- [EXERCISE INSTRUCTIONS]:
Pick out every line in the listing below that contains the string "runQuantile", matching case exactly, and copy each of those lines.

Items stored in a collection:

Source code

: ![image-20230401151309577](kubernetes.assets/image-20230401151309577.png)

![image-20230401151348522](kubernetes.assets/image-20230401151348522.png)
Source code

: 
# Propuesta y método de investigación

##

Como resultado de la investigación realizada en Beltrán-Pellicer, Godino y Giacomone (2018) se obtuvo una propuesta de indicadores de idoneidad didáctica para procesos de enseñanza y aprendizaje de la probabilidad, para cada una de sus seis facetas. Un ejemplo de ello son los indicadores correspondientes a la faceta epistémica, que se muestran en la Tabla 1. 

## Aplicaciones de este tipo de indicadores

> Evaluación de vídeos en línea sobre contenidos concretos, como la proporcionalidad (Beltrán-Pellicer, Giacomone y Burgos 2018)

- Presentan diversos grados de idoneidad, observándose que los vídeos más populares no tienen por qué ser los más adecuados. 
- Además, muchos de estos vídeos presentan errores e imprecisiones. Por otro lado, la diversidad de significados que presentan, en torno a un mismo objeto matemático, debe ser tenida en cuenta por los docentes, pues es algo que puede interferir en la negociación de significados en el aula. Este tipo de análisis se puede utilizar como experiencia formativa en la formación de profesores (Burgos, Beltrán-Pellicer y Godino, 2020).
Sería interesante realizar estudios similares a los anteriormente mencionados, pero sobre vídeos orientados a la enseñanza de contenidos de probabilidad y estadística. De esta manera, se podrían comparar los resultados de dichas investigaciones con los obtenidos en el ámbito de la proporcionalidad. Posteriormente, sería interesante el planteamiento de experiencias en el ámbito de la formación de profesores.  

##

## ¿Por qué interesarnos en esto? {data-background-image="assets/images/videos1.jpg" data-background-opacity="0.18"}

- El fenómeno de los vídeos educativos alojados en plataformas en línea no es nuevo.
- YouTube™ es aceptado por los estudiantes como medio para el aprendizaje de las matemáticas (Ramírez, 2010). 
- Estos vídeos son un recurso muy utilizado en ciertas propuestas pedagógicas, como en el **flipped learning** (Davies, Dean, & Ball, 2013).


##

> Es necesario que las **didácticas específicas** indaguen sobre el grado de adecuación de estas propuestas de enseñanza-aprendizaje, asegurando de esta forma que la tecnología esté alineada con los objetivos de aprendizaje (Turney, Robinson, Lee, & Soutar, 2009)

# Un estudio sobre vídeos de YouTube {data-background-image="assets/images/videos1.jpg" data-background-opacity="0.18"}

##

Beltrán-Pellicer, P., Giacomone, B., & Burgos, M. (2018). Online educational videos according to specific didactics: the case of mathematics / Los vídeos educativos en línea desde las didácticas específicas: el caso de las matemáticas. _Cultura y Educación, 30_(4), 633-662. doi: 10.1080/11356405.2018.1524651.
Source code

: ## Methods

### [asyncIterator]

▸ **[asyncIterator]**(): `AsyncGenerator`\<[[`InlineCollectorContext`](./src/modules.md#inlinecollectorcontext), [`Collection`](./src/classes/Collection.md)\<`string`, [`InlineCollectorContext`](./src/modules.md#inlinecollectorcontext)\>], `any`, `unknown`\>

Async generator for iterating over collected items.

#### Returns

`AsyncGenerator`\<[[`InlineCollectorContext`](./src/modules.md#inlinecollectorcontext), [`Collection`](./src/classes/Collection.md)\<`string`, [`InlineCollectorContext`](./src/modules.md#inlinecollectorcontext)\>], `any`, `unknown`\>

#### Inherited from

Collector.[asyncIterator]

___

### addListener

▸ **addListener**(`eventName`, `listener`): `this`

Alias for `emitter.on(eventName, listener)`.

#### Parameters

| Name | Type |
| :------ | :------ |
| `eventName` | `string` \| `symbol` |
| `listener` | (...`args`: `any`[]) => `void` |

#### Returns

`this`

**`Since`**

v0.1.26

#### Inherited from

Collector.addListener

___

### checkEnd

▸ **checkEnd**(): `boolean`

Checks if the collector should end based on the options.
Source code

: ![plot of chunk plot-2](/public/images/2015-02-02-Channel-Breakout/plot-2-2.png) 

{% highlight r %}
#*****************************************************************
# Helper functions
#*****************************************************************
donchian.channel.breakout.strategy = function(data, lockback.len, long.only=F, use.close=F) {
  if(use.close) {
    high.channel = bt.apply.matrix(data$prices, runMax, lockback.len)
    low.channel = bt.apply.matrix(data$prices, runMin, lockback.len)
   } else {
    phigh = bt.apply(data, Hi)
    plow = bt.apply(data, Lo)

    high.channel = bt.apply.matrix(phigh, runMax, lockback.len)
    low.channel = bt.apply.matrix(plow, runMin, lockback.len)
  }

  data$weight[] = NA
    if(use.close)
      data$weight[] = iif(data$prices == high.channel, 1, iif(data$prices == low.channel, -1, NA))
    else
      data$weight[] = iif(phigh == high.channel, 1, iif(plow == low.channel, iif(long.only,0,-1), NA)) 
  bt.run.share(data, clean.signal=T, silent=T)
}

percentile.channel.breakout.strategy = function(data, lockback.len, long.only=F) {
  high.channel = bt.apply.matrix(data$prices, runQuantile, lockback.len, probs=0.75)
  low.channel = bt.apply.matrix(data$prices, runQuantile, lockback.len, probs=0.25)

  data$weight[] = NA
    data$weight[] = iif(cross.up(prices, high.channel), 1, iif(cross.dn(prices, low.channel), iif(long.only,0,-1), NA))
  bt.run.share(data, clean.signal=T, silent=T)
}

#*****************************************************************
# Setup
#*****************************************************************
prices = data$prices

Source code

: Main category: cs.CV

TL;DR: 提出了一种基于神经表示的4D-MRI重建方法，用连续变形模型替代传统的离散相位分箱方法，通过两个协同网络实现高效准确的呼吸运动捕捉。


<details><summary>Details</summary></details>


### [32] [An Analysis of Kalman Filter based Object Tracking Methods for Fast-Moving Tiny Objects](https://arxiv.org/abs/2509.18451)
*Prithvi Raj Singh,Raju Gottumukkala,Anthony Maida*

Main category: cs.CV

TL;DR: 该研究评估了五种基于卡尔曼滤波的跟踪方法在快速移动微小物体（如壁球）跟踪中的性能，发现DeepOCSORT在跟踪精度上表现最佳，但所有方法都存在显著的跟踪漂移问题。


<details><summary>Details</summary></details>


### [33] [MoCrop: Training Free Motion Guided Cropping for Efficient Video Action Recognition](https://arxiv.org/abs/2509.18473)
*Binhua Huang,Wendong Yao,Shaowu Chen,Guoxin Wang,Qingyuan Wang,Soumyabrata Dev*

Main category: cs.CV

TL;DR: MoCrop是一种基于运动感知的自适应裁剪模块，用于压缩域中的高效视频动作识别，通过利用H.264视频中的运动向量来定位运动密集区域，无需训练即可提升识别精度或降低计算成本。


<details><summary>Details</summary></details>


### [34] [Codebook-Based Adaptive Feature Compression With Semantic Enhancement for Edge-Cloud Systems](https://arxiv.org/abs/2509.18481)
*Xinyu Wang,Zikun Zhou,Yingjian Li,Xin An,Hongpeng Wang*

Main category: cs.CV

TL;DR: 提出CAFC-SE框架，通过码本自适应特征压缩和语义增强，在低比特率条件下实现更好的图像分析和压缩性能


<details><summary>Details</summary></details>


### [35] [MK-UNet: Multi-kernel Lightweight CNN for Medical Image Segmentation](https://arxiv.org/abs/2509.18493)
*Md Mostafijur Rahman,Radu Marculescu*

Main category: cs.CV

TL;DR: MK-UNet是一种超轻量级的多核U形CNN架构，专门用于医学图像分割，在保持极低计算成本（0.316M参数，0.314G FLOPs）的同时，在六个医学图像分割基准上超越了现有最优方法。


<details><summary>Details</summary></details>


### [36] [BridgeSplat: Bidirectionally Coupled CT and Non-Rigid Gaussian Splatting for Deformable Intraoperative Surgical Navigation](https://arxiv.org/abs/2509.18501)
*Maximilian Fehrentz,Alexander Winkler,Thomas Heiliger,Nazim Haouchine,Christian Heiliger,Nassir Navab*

- [RESPONSE]:
  high.channel = bt.apply.matrix(data$prices, runQuantile, lockback.len, probs=0.75)
  low.channel = bt.apply.matrix(data$prices, runQuantile, lockback.len, probs=0.25)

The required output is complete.